---------- Listed records
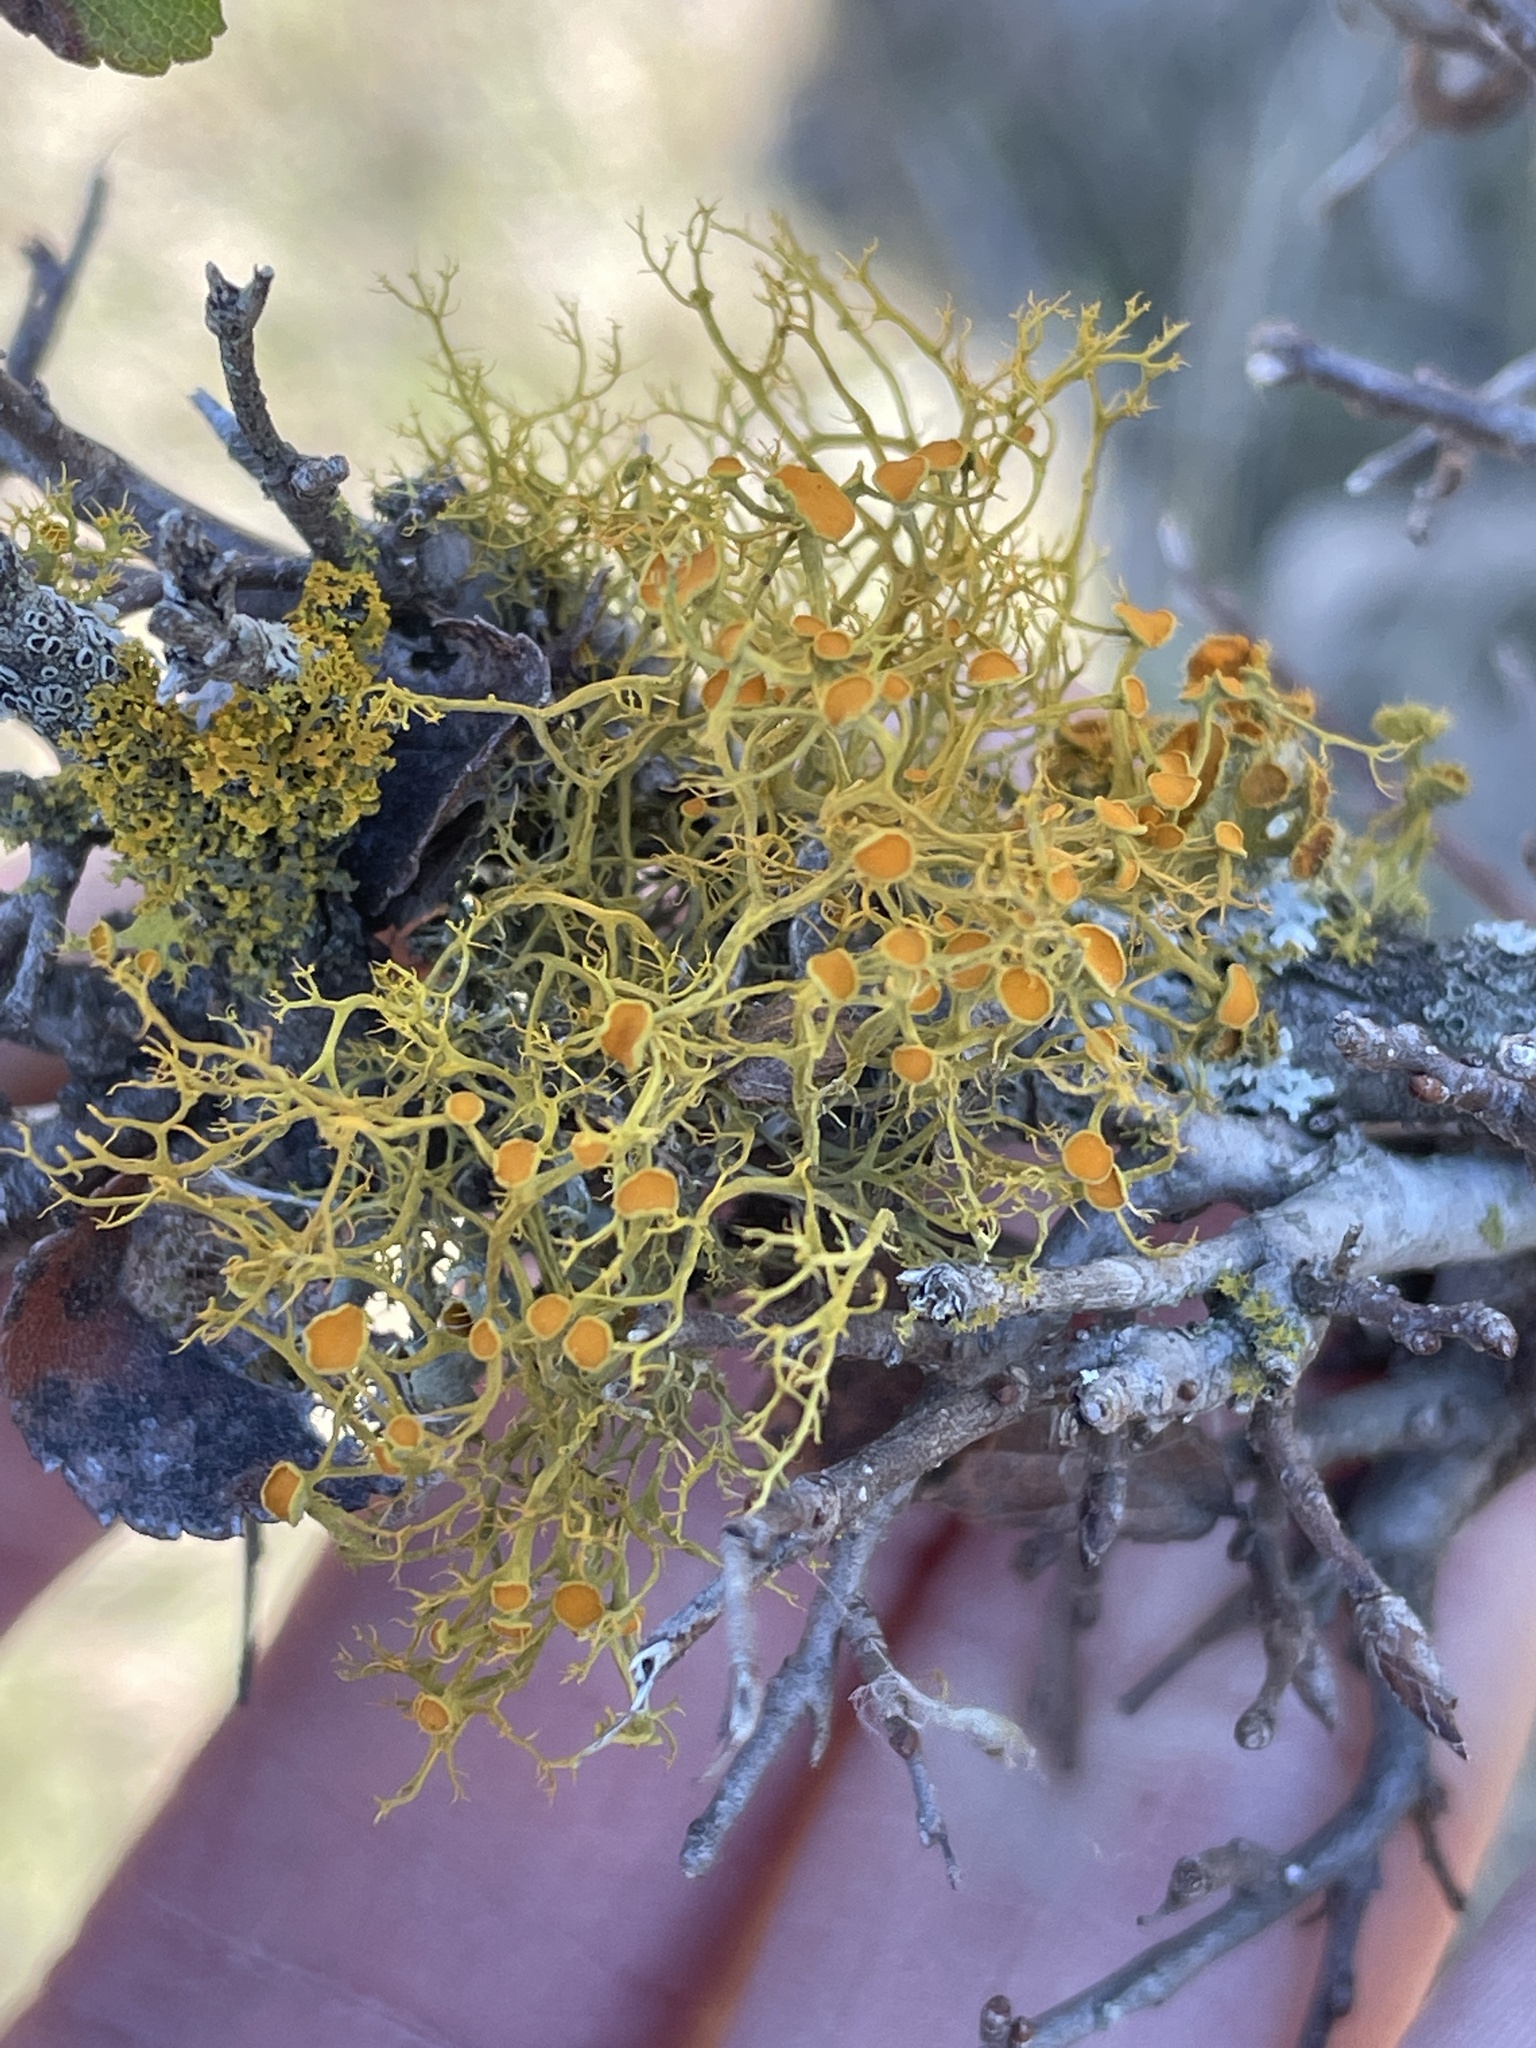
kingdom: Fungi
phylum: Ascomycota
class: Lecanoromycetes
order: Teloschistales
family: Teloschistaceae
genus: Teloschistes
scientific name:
--------------------
Copy the records without the pictures, and replace each "scientific name" with "species name" while keeping every other word as it is.

> [Solution]:
kingdom: Fungi
phylum: Ascomycota
class: Lecanoromycetes
order: Teloschistales
family: Teloschistaceae
genus: Teloschistes
species name:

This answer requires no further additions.